* _What you will do_
Reproduce the listing from its first line through the line containing "Aktualne gazetki promocyjne w aplikacji", swapping "Intermarche" for "Lidlu" and leaving everything else unchanged.
_____
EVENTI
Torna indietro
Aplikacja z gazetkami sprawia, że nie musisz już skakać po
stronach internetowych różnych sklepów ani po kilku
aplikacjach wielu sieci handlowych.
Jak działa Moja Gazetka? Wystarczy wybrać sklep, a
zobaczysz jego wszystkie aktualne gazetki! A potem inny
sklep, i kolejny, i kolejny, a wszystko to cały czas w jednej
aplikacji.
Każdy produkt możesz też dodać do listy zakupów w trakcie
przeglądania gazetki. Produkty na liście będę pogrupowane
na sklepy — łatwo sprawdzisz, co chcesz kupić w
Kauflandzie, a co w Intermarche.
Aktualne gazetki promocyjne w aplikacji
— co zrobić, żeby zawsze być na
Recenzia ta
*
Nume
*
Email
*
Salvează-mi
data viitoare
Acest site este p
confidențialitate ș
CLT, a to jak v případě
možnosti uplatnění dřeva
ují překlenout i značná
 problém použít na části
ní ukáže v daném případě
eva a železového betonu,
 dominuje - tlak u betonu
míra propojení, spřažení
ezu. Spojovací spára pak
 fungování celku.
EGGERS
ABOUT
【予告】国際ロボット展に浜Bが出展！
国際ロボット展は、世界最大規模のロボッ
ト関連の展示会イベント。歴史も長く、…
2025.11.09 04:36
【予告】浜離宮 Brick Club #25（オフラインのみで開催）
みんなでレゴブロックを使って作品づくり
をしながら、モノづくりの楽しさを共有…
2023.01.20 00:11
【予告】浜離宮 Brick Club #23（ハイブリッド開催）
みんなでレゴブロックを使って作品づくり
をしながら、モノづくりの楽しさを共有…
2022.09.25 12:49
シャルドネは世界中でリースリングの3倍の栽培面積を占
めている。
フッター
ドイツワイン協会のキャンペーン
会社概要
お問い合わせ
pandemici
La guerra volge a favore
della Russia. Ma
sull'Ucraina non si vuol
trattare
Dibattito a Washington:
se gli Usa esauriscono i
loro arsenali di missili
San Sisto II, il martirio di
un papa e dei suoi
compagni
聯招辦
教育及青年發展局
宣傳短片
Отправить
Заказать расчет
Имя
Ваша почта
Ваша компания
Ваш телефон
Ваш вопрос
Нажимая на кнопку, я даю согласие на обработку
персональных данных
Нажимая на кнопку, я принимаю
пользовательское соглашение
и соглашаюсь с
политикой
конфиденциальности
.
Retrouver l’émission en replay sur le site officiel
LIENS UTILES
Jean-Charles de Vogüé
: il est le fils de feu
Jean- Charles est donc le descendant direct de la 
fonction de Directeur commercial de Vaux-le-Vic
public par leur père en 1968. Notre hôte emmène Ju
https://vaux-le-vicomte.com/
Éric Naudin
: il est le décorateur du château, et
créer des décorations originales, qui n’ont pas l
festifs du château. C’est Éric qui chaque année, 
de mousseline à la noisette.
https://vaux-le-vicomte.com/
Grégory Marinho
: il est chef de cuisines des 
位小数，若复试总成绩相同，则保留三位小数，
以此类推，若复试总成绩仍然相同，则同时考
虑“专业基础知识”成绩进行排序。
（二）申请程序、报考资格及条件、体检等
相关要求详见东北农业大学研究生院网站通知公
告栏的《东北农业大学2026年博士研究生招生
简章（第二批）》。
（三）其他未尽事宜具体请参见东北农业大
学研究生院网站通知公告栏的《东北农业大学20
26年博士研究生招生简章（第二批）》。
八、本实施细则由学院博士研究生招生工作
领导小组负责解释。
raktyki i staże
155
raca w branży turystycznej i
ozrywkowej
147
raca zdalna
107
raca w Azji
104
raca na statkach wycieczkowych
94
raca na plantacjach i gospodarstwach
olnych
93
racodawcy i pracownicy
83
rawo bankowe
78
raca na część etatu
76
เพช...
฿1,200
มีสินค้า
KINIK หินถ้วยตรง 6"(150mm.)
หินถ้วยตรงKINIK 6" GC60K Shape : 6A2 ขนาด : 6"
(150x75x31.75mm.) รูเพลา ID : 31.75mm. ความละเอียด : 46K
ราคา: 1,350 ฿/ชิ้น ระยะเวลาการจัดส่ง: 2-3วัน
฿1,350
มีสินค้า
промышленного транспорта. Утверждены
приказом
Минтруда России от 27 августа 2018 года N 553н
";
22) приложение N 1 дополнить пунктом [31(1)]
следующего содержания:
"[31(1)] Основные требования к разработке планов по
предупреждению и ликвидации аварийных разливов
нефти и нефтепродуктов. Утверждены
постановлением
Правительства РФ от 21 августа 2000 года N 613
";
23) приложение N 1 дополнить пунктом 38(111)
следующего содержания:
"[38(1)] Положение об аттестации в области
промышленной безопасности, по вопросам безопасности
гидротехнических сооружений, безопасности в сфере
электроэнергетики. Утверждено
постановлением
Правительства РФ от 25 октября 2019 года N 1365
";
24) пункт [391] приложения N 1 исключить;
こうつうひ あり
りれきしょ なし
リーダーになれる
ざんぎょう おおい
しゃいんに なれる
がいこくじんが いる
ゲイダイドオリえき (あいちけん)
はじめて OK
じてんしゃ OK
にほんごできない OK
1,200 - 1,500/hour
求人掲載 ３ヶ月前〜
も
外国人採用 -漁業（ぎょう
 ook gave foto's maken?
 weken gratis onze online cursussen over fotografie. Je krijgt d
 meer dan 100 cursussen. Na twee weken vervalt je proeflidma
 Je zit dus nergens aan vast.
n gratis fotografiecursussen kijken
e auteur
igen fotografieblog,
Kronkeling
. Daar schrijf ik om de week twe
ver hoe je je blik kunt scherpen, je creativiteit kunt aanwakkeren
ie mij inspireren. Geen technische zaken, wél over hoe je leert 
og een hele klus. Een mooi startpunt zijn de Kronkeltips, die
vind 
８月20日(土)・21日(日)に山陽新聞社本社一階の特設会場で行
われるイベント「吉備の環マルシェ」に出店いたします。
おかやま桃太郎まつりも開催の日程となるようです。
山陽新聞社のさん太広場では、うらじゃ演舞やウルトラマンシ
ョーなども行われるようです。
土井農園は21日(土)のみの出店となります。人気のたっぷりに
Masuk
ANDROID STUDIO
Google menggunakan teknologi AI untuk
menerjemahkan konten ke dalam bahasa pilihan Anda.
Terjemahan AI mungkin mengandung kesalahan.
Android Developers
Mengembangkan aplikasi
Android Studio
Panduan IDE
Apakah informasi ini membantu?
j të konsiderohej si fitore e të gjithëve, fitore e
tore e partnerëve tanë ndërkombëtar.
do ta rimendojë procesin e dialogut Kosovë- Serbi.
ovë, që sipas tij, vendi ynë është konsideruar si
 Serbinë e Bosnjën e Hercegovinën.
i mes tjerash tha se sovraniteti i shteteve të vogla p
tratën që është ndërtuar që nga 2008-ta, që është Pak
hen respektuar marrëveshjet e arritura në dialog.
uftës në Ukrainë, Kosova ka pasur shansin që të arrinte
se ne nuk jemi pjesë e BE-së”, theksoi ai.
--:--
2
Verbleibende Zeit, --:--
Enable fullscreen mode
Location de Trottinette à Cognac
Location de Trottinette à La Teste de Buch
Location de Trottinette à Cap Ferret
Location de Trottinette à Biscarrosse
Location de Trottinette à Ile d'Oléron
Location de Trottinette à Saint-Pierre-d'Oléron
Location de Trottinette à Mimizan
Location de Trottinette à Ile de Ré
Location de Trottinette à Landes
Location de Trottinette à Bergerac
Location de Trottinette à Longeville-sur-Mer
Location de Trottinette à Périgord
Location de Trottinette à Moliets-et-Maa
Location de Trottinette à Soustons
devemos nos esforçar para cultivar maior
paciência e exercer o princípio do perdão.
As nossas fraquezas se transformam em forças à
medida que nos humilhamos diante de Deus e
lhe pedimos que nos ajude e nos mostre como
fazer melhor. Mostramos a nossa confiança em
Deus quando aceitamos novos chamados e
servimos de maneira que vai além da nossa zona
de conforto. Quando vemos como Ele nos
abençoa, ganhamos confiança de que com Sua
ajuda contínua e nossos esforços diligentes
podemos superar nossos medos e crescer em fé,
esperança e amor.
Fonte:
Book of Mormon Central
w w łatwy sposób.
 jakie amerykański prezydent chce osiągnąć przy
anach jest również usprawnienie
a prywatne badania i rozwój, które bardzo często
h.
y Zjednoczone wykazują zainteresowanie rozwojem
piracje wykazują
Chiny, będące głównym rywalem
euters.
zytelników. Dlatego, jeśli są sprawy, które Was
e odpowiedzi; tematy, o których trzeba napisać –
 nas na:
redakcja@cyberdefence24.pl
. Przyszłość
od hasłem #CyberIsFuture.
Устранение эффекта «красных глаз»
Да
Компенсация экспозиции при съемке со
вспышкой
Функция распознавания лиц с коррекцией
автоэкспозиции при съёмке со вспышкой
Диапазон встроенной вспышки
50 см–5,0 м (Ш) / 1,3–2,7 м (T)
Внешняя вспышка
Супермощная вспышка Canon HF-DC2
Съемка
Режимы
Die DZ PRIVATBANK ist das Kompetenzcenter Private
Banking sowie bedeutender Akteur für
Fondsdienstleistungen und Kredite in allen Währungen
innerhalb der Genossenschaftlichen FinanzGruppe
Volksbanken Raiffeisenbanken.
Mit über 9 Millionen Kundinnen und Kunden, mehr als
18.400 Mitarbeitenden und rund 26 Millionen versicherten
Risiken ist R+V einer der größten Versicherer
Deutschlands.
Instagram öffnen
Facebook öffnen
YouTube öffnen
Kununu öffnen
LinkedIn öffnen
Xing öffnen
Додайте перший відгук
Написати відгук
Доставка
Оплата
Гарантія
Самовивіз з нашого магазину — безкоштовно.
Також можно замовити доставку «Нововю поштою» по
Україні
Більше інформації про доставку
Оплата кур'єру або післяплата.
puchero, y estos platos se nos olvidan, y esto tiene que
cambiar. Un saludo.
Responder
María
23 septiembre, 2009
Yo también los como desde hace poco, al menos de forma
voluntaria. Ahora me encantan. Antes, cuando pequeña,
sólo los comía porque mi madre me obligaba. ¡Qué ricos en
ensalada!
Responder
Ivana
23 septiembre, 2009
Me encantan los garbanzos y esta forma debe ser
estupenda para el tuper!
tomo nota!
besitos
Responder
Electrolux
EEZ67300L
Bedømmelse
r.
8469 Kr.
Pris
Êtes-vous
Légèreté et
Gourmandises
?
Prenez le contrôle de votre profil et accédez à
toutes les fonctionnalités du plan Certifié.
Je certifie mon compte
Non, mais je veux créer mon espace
_____
* _Response_
EVENTI
Torna indietro
Aplikacja z gazetkami sprawia, że nie musisz już skakać po
stronach internetowych różnych sklepów ani po kilku
aplikacjach wielu sieci handlowych.
Jak działa Moja Gazetka? Wystarczy wybrać sklep, a
zobaczysz jego wszystkie aktualne gazetki! A potem inny
sklep, i kolejny, i kolejny, a wszystko to cały czas w jednej
aplikacji.
Każdy produkt możesz też dodać do listy zakupów w trakcie
przeglądania gazetki. Produkty na liście będę pogrupowane
na sklepy — łatwo sprawdzisz, co chcesz kupić w
Kauflandzie, a co w Lidlu.
Aktualne gazetki promocyjne w aplikacji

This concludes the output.